PROBLEM STATEMENT: Given the listing below, write out exactly the lines starting with the line that has "left knee: (1211, 482, -9)" and going on through the line that has "right knee: (1656, 448, 11)", both kept.

THE DATA Start Marker

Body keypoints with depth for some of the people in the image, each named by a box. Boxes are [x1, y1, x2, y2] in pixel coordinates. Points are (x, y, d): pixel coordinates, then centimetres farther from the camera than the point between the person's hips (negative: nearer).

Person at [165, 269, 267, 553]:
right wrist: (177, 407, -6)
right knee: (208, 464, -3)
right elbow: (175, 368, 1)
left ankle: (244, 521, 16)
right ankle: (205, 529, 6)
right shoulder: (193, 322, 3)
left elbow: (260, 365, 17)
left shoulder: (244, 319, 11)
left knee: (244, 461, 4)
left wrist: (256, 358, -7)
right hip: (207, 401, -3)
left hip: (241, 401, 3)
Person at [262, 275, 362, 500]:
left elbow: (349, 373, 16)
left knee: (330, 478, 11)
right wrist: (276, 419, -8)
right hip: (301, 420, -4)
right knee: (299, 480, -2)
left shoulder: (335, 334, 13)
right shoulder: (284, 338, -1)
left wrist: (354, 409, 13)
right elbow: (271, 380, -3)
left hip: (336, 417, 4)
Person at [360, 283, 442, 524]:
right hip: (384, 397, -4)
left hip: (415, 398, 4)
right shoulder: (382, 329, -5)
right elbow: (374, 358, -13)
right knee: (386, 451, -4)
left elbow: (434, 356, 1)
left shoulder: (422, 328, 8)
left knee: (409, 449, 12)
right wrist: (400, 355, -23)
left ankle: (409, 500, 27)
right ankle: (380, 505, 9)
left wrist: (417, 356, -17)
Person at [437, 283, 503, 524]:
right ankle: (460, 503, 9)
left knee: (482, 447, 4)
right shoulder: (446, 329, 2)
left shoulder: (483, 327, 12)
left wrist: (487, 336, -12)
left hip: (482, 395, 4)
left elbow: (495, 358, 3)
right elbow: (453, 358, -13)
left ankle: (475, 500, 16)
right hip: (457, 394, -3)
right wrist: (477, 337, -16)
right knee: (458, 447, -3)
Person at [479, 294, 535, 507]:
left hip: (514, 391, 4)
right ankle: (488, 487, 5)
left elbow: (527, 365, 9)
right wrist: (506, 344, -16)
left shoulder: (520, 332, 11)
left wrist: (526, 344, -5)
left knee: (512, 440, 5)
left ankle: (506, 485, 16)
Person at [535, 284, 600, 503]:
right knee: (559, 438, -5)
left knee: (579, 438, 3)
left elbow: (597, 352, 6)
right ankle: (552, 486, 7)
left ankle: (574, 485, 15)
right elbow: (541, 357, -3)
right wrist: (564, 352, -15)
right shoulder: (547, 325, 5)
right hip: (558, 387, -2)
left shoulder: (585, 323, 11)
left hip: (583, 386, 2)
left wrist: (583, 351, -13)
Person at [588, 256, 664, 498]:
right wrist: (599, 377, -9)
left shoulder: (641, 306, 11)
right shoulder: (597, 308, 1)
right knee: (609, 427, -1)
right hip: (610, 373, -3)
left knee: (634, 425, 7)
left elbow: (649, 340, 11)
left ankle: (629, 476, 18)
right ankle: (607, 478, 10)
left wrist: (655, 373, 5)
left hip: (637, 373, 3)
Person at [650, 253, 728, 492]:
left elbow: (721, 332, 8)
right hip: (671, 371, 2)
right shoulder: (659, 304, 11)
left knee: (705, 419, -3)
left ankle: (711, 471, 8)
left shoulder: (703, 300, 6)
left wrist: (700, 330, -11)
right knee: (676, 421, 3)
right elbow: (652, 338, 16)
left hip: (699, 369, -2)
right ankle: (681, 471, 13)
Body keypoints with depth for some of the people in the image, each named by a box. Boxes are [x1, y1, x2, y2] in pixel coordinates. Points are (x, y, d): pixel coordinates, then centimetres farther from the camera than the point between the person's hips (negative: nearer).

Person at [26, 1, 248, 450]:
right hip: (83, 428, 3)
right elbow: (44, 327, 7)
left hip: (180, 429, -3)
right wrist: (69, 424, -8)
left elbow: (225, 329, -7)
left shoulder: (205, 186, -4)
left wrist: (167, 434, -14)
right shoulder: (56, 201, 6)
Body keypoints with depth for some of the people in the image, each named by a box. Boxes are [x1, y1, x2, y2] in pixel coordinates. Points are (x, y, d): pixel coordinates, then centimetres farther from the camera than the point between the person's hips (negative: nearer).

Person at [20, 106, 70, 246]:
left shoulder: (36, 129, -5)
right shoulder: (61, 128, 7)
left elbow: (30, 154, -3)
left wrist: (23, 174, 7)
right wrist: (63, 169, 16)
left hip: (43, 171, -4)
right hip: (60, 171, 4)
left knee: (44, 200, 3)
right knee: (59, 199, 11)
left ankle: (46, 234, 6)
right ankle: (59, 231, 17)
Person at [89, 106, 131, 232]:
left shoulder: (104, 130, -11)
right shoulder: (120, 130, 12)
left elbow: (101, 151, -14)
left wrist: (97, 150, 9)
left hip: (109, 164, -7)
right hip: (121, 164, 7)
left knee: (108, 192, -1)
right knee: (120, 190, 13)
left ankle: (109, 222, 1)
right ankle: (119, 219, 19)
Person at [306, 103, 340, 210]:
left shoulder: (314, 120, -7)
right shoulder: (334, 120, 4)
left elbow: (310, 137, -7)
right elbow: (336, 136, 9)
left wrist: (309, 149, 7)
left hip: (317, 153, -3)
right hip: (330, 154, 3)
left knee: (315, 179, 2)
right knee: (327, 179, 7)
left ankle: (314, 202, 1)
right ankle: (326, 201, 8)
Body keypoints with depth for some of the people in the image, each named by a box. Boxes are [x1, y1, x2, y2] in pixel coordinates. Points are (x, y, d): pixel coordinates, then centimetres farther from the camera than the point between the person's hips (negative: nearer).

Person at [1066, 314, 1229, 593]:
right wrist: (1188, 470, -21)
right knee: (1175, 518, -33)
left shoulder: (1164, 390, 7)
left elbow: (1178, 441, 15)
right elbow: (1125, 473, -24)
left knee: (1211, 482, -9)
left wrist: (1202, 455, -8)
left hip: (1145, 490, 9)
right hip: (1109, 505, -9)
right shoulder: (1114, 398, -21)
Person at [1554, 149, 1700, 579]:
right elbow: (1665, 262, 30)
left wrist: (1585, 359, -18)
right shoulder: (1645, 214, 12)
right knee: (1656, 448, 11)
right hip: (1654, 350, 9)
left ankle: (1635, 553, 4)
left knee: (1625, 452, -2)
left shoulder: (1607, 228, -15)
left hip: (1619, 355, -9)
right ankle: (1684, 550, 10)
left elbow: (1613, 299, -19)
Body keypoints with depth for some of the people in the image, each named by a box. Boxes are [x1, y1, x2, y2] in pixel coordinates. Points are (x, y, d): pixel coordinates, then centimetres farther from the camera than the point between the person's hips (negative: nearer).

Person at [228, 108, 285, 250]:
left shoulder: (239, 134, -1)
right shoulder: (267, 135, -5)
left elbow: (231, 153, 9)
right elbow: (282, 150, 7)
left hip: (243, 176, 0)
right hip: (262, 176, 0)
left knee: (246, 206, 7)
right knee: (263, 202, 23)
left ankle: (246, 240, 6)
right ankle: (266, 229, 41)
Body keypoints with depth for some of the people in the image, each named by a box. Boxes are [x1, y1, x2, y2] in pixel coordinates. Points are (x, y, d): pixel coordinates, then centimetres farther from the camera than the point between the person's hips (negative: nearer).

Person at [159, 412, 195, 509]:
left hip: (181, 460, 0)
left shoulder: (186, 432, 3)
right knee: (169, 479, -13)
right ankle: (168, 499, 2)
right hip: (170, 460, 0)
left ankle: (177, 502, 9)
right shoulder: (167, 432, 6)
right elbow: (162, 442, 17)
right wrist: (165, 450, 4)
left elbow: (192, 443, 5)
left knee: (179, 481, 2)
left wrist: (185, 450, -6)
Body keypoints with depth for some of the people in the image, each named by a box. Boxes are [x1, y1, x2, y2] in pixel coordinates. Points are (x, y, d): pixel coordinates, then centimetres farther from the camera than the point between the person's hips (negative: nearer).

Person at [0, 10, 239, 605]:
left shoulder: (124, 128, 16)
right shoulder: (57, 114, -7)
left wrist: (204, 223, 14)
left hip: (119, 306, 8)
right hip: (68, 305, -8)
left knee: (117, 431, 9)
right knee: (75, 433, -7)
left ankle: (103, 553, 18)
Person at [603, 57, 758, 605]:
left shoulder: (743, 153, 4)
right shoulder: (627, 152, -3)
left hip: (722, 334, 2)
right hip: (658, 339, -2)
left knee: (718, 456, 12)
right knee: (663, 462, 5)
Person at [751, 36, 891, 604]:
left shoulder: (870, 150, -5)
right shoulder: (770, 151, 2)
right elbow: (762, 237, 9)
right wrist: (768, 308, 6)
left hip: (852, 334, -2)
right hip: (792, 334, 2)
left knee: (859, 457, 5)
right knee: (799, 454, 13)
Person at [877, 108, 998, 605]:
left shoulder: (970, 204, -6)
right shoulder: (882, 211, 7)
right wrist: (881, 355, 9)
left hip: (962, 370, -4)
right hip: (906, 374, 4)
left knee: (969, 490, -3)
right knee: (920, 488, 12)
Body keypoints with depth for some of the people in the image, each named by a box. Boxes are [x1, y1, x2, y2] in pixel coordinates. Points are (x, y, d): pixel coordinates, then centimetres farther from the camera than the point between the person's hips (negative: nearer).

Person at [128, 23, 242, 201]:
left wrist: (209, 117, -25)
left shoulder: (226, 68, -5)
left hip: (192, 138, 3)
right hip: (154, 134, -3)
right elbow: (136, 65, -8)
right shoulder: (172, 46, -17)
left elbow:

THE DATA End Marker

ANSWER TO THE EXERCISE:
left knee: (1211, 482, -9)
left wrist: (1202, 455, -8)
left hip: (1145, 490, 9)
right hip: (1109, 505, -9)
right shoulder: (1114, 398, -21)
Person at [1554, 149, 1700, 579]:
right elbow: (1665, 262, 30)
left wrist: (1585, 359, -18)
right shoulder: (1645, 214, 12)
right knee: (1656, 448, 11)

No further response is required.